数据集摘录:
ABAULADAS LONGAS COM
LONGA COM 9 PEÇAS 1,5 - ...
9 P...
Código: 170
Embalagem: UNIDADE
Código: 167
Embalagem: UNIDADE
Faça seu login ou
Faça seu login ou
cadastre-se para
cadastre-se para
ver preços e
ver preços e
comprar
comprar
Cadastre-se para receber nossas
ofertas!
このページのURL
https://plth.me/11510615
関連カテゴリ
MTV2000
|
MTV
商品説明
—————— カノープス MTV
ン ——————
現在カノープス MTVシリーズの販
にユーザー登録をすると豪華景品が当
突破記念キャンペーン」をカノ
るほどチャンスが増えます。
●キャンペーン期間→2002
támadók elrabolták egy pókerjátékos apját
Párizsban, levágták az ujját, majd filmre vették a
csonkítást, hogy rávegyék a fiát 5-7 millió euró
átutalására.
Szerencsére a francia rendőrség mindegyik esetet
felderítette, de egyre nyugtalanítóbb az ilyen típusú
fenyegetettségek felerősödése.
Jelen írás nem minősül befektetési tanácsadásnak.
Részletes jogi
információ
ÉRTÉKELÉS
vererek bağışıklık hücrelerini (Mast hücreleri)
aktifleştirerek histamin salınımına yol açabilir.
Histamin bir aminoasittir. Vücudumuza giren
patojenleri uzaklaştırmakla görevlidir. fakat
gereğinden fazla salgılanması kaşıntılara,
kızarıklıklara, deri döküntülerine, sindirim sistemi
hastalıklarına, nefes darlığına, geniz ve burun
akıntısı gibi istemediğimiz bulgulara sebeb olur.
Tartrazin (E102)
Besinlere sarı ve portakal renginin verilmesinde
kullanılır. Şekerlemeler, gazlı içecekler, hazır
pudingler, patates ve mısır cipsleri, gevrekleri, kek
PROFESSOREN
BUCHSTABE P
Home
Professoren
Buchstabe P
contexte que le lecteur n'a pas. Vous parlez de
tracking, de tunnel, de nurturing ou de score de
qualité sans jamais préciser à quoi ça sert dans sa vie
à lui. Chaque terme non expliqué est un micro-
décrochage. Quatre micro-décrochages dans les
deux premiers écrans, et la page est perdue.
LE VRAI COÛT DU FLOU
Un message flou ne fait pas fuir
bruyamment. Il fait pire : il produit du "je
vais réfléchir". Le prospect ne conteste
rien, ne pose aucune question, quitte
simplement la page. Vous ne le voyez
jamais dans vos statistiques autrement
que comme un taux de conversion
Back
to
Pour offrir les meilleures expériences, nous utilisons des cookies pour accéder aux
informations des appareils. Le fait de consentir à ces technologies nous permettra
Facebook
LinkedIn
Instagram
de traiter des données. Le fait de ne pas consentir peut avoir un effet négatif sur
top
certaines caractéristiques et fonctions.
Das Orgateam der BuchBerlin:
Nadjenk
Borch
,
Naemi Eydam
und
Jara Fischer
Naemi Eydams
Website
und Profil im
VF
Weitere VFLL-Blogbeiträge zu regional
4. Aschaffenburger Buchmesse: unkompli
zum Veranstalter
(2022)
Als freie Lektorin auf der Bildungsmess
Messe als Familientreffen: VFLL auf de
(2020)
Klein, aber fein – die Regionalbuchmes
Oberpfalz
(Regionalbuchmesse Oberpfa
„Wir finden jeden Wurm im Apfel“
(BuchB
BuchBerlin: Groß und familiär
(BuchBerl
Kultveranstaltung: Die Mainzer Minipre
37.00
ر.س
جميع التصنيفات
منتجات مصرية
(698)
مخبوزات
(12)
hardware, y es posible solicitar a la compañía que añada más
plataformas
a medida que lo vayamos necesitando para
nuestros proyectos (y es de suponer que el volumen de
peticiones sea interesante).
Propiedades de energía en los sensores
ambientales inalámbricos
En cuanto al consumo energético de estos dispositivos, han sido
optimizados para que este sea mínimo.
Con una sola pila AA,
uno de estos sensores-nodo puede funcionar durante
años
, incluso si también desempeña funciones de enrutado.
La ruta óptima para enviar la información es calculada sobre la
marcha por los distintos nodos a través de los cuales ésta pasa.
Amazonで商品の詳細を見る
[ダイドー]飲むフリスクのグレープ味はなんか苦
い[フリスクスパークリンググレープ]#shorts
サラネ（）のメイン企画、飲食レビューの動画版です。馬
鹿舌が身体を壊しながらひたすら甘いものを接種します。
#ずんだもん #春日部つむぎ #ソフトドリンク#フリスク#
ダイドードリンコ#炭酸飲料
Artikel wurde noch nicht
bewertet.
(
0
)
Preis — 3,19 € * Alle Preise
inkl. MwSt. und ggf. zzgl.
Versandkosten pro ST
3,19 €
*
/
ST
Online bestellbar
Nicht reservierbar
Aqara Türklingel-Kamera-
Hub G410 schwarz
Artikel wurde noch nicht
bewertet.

任务
将上面的全部记录重新写出，把其中每一处“Embalagem”替换为“Pacote”，其余文字保持不变。

作答区
ABAULADAS LONGAS COM
LONGA COM 9 PEÇAS 1,5 - ...
9 P...
Código: 170
Pacote: UNIDADE
Código: 167
Pacote: UNIDADE
Faça seu login ou
Faça seu login ou
cadastre-se para
cadastre-se para
ver preços e
ver preços e
comprar
comprar
Cadastre-se para receber nossas
ofertas!
このページのURL
https://plth.me/11510615
関連カテゴリ
MTV2000
|
MTV
商品説明
—————— カノープス MTV
ン ——————
現在カノープス MTVシリーズの販
にユーザー登録をすると豪華景品が当
突破記念キャンペーン」をカノ
るほどチャンスが増えます。
●キャンペーン期間→2002
támadók elrabolták egy pókerjátékos apját
Párizsban, levágták az ujját, majd filmre vették a
csonkítást, hogy rávegyék a fiát 5-7 millió euró
átutalására.
Szerencsére a francia rendőrség mindegyik esetet
felderítette, de egyre nyugtalanítóbb az ilyen típusú
fenyegetettségek felerősödése.
Jelen írás nem minősül befektetési tanácsadásnak.
Részletes jogi
információ
ÉRTÉKELÉS
vererek bağışıklık hücrelerini (Mast hücreleri)
aktifleştirerek histamin salınımına yol açabilir.
Histamin bir aminoasittir. Vücudumuza giren
patojenleri uzaklaştırmakla görevlidir. fakat
gereğinden fazla salgılanması kaşıntılara,
kızarıklıklara, deri döküntülerine, sindirim sistemi
hastalıklarına, nefes darlığına, geniz ve burun
akıntısı gibi istemediğimiz bulgulara sebeb olur.
Tartrazin (E102)
Besinlere sarı ve portakal renginin verilmesinde
kullanılır. Şekerlemeler, gazlı içecekler, hazır
pudingler, patates ve mısır cipsleri, gevrekleri, kek
PROFESSOREN
BUCHSTABE P
Home
Professoren
Buchstabe P
contexte que le lecteur n'a pas. Vous parlez de
tracking, de tunnel, de nurturing ou de score de
qualité sans jamais préciser à quoi ça sert dans sa vie
à lui. Chaque terme non expliqué est un micro-
décrochage. Quatre micro-décrochages dans les
deux premiers écrans, et la page est perdue.
LE VRAI COÛT DU FLOU
Un message flou ne fait pas fuir
bruyamment. Il fait pire : il produit du "je
vais réfléchir". Le prospect ne conteste
rien, ne pose aucune question, quitte
simplement la page. Vous ne le voyez
jamais dans vos statistiques autrement
que comme un taux de conversion
Back
to
Pour offrir les meilleures expériences, nous utilisons des cookies pour accéder aux
informations des appareils. Le fait de consentir à ces technologies nous permettra
Facebook
LinkedIn
Instagram
de traiter des données. Le fait de ne pas consentir peut avoir un effet négatif sur
top
certaines caractéristiques et fonctions.
Das Orgateam der BuchBerlin:
Nadjenk
Borch
,
Naemi Eydam
und
Jara Fischer
Naemi Eydams
Website
und Profil im
VF
Weitere VFLL-Blogbeiträge zu regional
4. Aschaffenburger Buchmesse: unkompli
zum Veranstalter
(2022)
Als freie Lektorin auf der Bildungsmess
Messe als Familientreffen: VFLL auf de
(2020)
Klein, aber fein – die Regionalbuchmes
Oberpfalz
(Regionalbuchmesse Oberpfa
„Wir finden jeden Wurm im Apfel“
(BuchB
BuchBerlin: Groß und familiär
(BuchBerl
Kultveranstaltung: Die Mainzer Minipre
37.00
ر.س
جميع التصنيفات
منتجات مصرية
(698)
مخبوزات
(12)
hardware, y es posible solicitar a la compañía que añada más
plataformas
a medida que lo vayamos necesitando para
nuestros proyectos (y es de suponer que el volumen de
peticiones sea interesante).
Propiedades de energía en los sensores
ambientales inalámbricos
En cuanto al consumo energético de estos dispositivos, han sido
optimizados para que este sea mínimo.
Con una sola pila AA,
uno de estos sensores-nodo puede funcionar durante
años
, incluso si también desempeña funciones de enrutado.
La ruta óptima para enviar la información es calculada sobre la
marcha por los distintos nodos a través de los cuales ésta pasa.
Amazonで商品の詳細を見る
[ダイドー]飲むフリスクのグレープ味はなんか苦
い[フリスクスパークリンググレープ]#shorts
サラネ（）のメイン企画、飲食レビューの動画版です。馬
鹿舌が身体を壊しながらひたすら甘いものを接種します。
#ずんだもん #春日部つむぎ #ソフトドリンク#フリスク#
ダイドードリンコ#炭酸飲料
Artikel wurde noch nicht
bewertet.
(
0
)
Preis — 3,19 € * Alle Preise
inkl. MwSt. und ggf. zzgl.
Versandkosten pro ST
3,19 €
*
/
ST
Online bestellbar
Nicht reservierbar
Aqara Türklingel-Kamera-
Hub G410 schwarz
Artikel wurde noch nicht
bewertet.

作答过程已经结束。